Isn't there a lot of kernel code that assumes that following ->d_inode
is safe? Or are you only worried about looking at certain
filesystem-internal fields of d_inode?
The locking required to keep the filesystem namespace consistent is
difficult and important, so I think changing it would require an
extremely careful description of the new design and a commitment from
some filesystem developers to actually take advantage of it....
--b.
> Of these I really like the second. Refining the i_mutex down to a
> per-name lock before calling in to the filesystem seems like a really
> good idea and should be good for scalability and large directories.

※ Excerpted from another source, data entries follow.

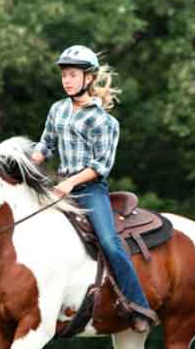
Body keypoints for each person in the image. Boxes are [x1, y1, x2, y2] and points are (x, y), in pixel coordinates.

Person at [30, 45, 159, 333]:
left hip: (88, 190)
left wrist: (70, 183)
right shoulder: (57, 109)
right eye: (64, 75)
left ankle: (138, 306)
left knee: (110, 242)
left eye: (73, 75)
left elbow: (101, 165)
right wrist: (24, 165)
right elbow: (45, 146)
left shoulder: (105, 121)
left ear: (89, 78)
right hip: (58, 187)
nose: (67, 80)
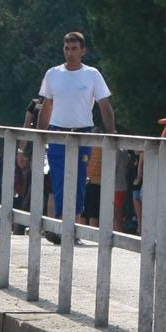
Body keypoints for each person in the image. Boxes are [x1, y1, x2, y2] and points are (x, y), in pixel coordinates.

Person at [36, 30, 116, 224]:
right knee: (59, 179)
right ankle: (62, 223)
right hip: (57, 133)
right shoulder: (53, 74)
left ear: (83, 51)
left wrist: (112, 132)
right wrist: (38, 135)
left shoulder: (92, 75)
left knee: (79, 180)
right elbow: (46, 106)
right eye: (66, 48)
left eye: (74, 48)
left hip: (83, 133)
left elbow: (104, 104)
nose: (69, 52)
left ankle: (74, 223)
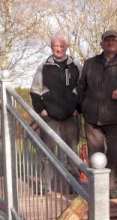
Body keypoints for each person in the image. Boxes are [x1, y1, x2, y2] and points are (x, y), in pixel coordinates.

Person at [78, 29, 117, 199]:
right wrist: (82, 107)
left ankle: (111, 186)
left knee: (113, 153)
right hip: (92, 118)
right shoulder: (90, 63)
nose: (110, 43)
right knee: (95, 154)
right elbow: (81, 88)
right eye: (107, 40)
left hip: (115, 117)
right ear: (101, 44)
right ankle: (96, 187)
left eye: (114, 40)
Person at [30, 32, 81, 193]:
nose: (58, 49)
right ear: (51, 47)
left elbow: (82, 90)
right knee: (46, 151)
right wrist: (40, 109)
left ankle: (74, 186)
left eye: (61, 46)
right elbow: (35, 90)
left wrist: (77, 108)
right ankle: (44, 186)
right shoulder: (43, 67)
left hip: (70, 116)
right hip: (49, 116)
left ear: (66, 47)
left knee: (72, 152)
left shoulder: (76, 67)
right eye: (55, 46)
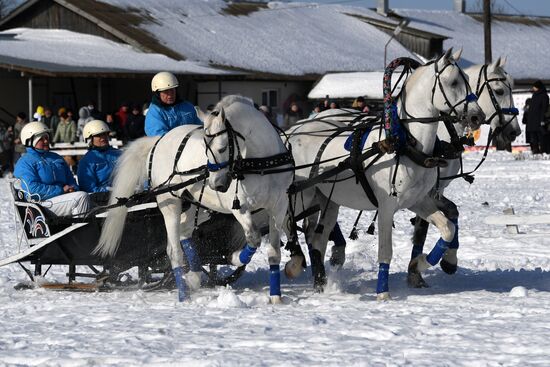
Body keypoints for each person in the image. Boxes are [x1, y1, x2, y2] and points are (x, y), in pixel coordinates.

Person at [13, 121, 91, 217]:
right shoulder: (24, 162)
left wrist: (73, 188)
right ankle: (82, 231)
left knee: (93, 202)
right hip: (41, 204)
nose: (46, 141)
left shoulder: (56, 157)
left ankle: (86, 229)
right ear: (30, 141)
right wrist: (61, 190)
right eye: (41, 139)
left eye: (46, 138)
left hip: (62, 199)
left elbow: (70, 179)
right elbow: (31, 190)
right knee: (81, 198)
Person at [144, 71, 202, 136]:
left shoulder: (188, 107)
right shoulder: (155, 112)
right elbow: (158, 135)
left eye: (172, 91)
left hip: (191, 144)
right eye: (165, 92)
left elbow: (199, 128)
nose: (170, 95)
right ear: (157, 93)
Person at [77, 120, 122, 195]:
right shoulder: (86, 161)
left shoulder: (119, 153)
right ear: (90, 139)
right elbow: (89, 188)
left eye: (105, 134)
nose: (103, 137)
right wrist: (109, 191)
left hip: (127, 193)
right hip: (103, 199)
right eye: (98, 135)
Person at [525, 80, 549, 154]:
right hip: (532, 120)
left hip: (539, 120)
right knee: (533, 137)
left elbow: (544, 108)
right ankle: (535, 151)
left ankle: (543, 151)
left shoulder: (544, 96)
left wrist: (542, 119)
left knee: (541, 137)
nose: (533, 88)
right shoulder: (534, 95)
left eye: (534, 87)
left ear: (538, 87)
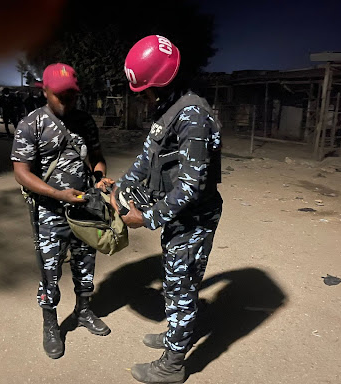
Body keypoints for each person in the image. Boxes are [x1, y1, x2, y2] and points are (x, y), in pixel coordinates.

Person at [111, 35, 223, 384]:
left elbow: (190, 186)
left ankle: (173, 364)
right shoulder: (169, 111)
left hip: (194, 219)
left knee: (180, 286)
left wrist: (145, 217)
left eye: (145, 90)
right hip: (179, 218)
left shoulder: (194, 117)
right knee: (176, 282)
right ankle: (178, 333)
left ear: (163, 82)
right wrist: (121, 186)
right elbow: (147, 160)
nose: (142, 96)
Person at [11, 63, 114, 359]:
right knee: (49, 271)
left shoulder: (85, 121)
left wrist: (99, 178)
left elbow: (97, 157)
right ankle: (50, 324)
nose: (67, 101)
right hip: (49, 212)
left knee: (86, 263)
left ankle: (83, 311)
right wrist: (57, 193)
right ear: (45, 91)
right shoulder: (31, 124)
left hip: (85, 208)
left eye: (72, 95)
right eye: (60, 95)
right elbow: (21, 172)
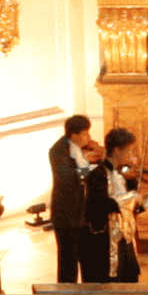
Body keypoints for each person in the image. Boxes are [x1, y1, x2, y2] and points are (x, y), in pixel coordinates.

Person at [83, 126, 148, 283]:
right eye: (129, 150)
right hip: (105, 244)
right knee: (112, 284)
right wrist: (131, 197)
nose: (131, 155)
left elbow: (133, 208)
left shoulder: (121, 175)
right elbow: (98, 206)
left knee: (130, 278)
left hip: (125, 240)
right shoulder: (97, 175)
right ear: (117, 150)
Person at [48, 114, 103, 283]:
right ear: (74, 135)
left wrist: (95, 158)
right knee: (68, 263)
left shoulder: (79, 148)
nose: (89, 138)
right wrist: (87, 164)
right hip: (67, 215)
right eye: (86, 134)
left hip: (83, 215)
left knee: (88, 259)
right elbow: (68, 177)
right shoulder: (58, 151)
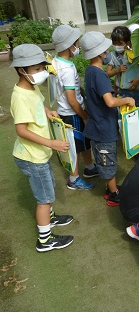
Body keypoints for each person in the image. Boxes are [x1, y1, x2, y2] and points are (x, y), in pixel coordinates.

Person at [10, 44, 74, 252]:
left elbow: (38, 102)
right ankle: (45, 240)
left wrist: (47, 112)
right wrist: (51, 143)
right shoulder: (19, 97)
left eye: (42, 68)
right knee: (44, 199)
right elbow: (21, 130)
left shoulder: (31, 87)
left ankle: (51, 218)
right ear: (23, 70)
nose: (41, 73)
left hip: (39, 154)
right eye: (37, 69)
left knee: (48, 190)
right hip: (32, 156)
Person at [80, 31, 135, 206]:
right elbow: (110, 102)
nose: (109, 54)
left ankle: (110, 187)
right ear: (100, 54)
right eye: (106, 51)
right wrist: (126, 100)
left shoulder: (90, 71)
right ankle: (113, 194)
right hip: (103, 130)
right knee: (107, 162)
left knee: (104, 160)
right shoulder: (100, 75)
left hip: (97, 126)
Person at [51, 24, 98, 190]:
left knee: (83, 141)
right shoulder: (67, 70)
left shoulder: (56, 62)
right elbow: (72, 100)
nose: (78, 46)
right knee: (76, 146)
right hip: (73, 113)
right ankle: (74, 178)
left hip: (67, 111)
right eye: (76, 43)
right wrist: (84, 116)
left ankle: (90, 167)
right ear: (69, 45)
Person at [106, 26, 139, 125]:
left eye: (120, 43)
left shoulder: (137, 54)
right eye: (114, 43)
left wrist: (138, 80)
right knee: (127, 115)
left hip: (138, 90)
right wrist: (117, 70)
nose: (117, 46)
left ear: (128, 43)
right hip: (123, 91)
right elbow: (107, 73)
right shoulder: (113, 56)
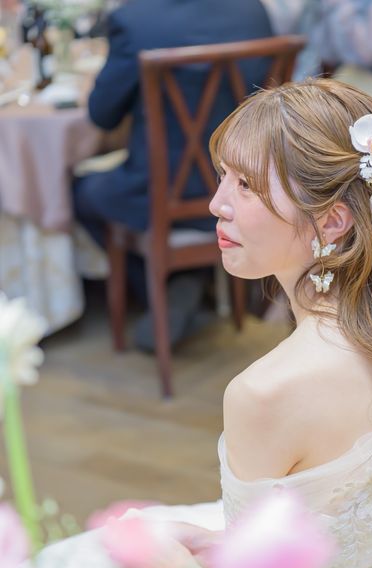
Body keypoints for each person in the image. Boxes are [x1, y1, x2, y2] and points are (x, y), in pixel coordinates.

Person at [37, 78, 372, 568]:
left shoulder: (264, 393)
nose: (217, 204)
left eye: (246, 186)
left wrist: (170, 567)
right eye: (223, 177)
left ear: (332, 222)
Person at [73, 0, 272, 350]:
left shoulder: (134, 20)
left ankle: (165, 290)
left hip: (155, 193)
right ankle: (189, 280)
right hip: (241, 190)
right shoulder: (252, 11)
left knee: (80, 193)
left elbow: (103, 114)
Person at [261, 0, 372, 131]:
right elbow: (324, 51)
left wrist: (339, 5)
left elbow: (368, 52)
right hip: (346, 79)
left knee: (307, 130)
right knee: (288, 119)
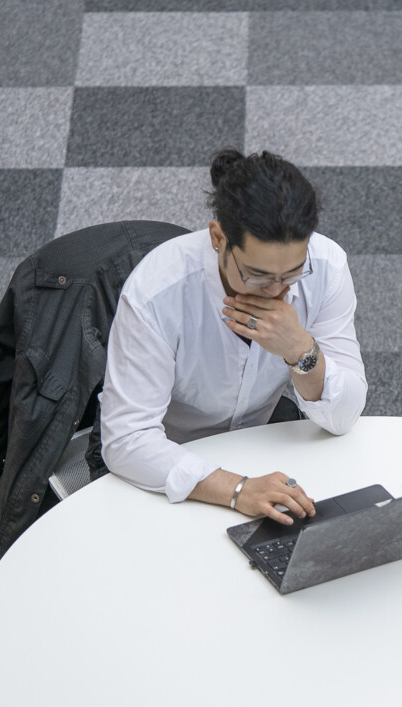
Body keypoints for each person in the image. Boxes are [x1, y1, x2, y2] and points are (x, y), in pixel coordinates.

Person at [100, 149, 366, 526]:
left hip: (262, 448)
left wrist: (300, 350)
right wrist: (238, 490)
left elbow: (346, 415)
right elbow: (127, 441)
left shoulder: (326, 268)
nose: (276, 292)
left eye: (291, 274)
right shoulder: (157, 293)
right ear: (218, 238)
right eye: (257, 275)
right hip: (170, 465)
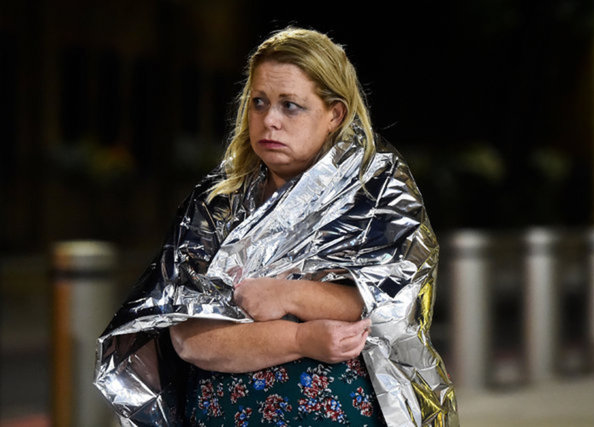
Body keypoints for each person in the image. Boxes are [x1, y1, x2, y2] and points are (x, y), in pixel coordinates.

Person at [95, 27, 458, 426]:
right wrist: (301, 338)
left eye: (290, 106)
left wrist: (287, 295)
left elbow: (382, 306)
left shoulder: (374, 196)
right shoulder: (216, 205)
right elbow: (190, 339)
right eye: (259, 103)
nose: (270, 120)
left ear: (334, 114)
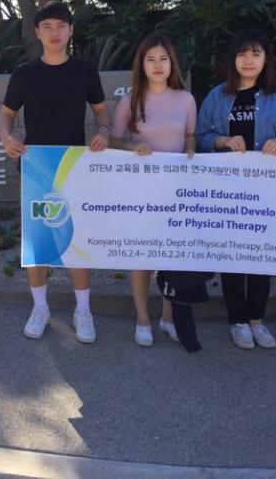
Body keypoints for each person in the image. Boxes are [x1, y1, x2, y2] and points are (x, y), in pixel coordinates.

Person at [0, 1, 110, 343]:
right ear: (37, 32)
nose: (55, 32)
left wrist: (104, 131)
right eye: (47, 26)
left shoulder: (85, 71)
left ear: (71, 30)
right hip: (36, 164)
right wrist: (6, 138)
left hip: (74, 165)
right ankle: (40, 308)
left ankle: (83, 311)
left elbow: (101, 111)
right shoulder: (24, 74)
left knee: (76, 239)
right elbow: (6, 115)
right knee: (38, 240)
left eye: (61, 25)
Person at [196, 28, 276, 350]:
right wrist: (223, 140)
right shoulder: (217, 96)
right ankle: (237, 321)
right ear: (233, 59)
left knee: (260, 256)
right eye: (242, 54)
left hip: (266, 191)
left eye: (256, 54)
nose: (248, 60)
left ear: (266, 59)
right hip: (228, 190)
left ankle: (257, 319)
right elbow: (201, 137)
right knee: (232, 255)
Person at [110, 34, 196, 347]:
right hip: (140, 191)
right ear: (141, 65)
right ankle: (143, 319)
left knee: (171, 255)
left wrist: (191, 148)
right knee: (142, 255)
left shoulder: (185, 99)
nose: (157, 65)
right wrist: (133, 147)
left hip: (176, 191)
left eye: (163, 59)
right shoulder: (129, 101)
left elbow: (190, 135)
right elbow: (113, 140)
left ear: (171, 63)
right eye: (150, 59)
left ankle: (168, 318)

> It isn't something to be done lightly though. The filesystem would
> still be given i_mutex held, but would be allowed to drop it if it
> wanted to. We could have an FS_DROPS_I_MUTEX similar to the current
> FS_RENAME_DOES_D_MOVE.
>
> For the first, I really like the idea that a lock should not be held
> across calls the filldir. I feel that a filesystem doing that is
> "wrong" in much the same way that some think that recursing into the
> filesystem as nfsd does is "wrong". In reality neither is "wrong", we
> just need to work together and negotiate and work out the best way to
> meet all of our needs.
>
> So what should we do now? I think that for JFFS2 to drop and reclaim
> f->sem in readdir would be all of 20 lines of code, including updating
> a ->version counter elsewhere in the code. Replicating that in all
> the filesystems that need it would probably be more code than the nfsd
> change though.
>
> On the other hand, if we implement the nfsd change, it will almost
> certainly never go away, even if all filesystems eventually find that
> they don't need it any more because someone improves the locking
> rules in the VFS. Where as the code in the filesystems could quite
> possibly go away when they are revised to make better use of the
> locking regime. So I don't think that is an ideal situation either.
>
> If I had time, I would work on modifying the VFS to allow filesystems
> to drop i_mutex. However I don't have time at the moment, so I'll
> leave the decision to be made by someone else (Hi Bruce! I'll
> support whatever you decide).
>
> But I think it is important to understand what is really going on and
> not just implement a hack that works around the problem. I think I do
> understand now, so I am a lot happier. Hopefully you do too.